HRTnomaly-package | R Documentation |
Enhanced Anomaly Detection for Historical, Relational, and Tail Cellwise Outlier
Package: | HRTnomaly |
Type: | Package |
License: | AGPL-3 |
The presence of outliers in a dataset can substantially bias the results of statistical analyses. To correct for outliers, micro edits are manually performed on all records. A set of constraints and decision rules is typically used to aid the editing process. However, straightforward decision rules might overlook anomalies arising from disruption of linear relationships. This package provides a computationally efficient method to identify historical, tail, and relational anomalies at the data-entry level. A score statistic is developed for each anomaly type, using a distribution-free approach motivated by the Bienaymé-Chebyshev's inequality, and fuzzy logic is used to detect cellwise outliers resulting from different types of anomalies. Each data entry is individually scored and individual scores are combined into a final score to determine anomalous entries. The HRTnomaly package has proven to be a powerful tool for identifying outliers that are not easily detectable using other traditional methods.
For a complete list of exported functions, use library(help = "HRTnomaly")
.
This research was supported by the U.S. Department of Agriculture, National Agriculture Statistics Service. The findings and conclusions in this publication are those of the authors and should not be construed to represent any official USDA or U.S. Government determination or policy.
Luca Sartore, Lu Chen, Justin van Wart, Andrew Dau, and Valbona Bejleri
Maintainer: Luca Sartore drwolf85@gmail.com
Agostinelli C, Leung A, Yohai VJ, Zamar RH (2015). Robust estimation of multivariate location and scatter in the presence of cellwise and casewise contamination. Test, 24(3): 441–461.
Alqallaf F, Van Aelst S, Yohai VJ, Zamar RH (2009). Propagation of outliers in multivariate data. The Annals of Statistics, 311–331.

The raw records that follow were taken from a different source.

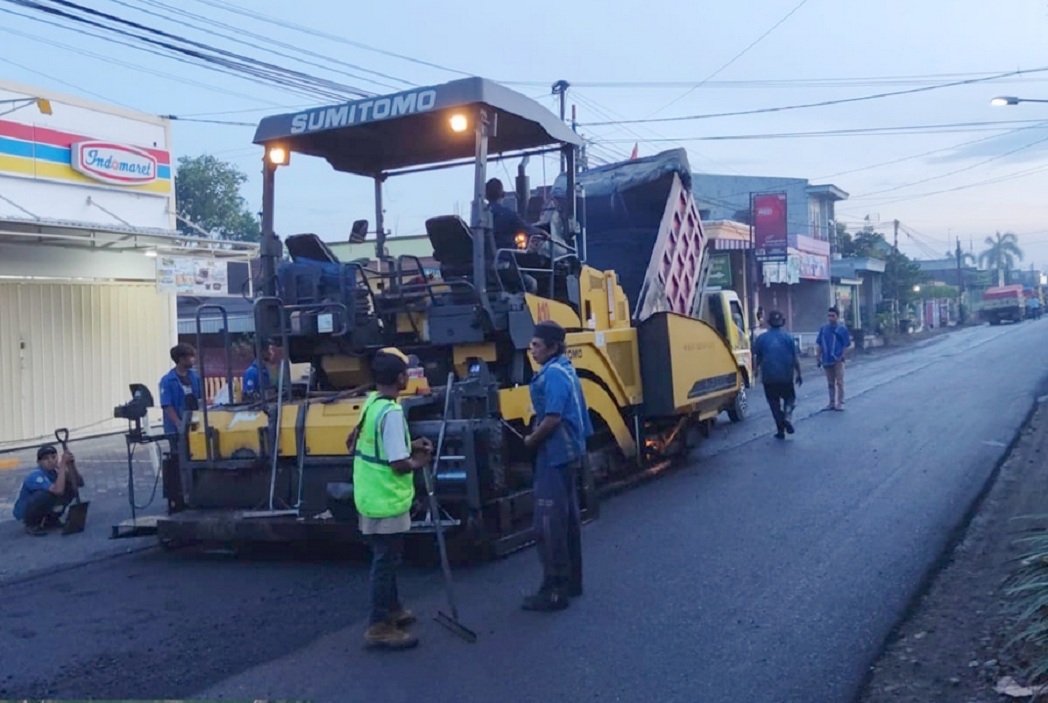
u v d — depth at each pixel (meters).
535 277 9.34
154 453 13.59
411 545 7.94
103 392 18.59
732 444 14.02
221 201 40.59
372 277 8.88
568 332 9.44
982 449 12.32
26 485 9.62
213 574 7.74
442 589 7.05
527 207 9.84
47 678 5.51
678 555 7.85
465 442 7.25
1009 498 9.48
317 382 9.14
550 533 6.51
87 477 13.33
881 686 5.15
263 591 7.18
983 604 6.36
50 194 16.89
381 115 8.28
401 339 8.88
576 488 6.83
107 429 18.61
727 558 7.69
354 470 6.09
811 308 45.00
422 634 6.09
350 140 9.12
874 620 6.15
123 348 19.03
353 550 8.40
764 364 14.25
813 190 48.25
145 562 8.28
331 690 5.23
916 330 58.44
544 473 6.57
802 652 5.63
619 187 12.68
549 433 6.53
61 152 17.00
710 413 13.23
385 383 5.90
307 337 8.81
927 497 9.64
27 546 9.09
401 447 5.79
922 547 7.82
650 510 9.66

Bienaymé IJ (1867). Considérations à l'appui de la découverte de Laplace sur la loi de probabilité dans la méthode des moindres carrés. Journal de Mathématiques Pures et Appliquées, 2(12): 158–176.
Chepulis MA, Shevlyakov G (2020). On outlier detection with the Chebyshev type inequalities. Journal of the Belarusian State University. Mathematics and Informatics, 3: 28–35.
Filzmoser P, Gregorich M (2020). Multivariate outlier detection in applied data analysis: Global, local, compositional and cellwise outliers. Mathematical Geosciences, 52(8): 1049–1066.
Gupta MM, Qi J (1991). Theory of t-norms and fuzzy inference methods. Fuzzy Sets and Systems, 40(3): 431–450.
Huber PJ, Ronchetti EM (1981). Robust statistics. John Wiley & Sons, New York.
O'Gorman TJ (1994). The effect of cosmic rays on the soft error rate of a DRAM at ground level. IEEE Transactions on Electron Devices, 41(4): 553–557.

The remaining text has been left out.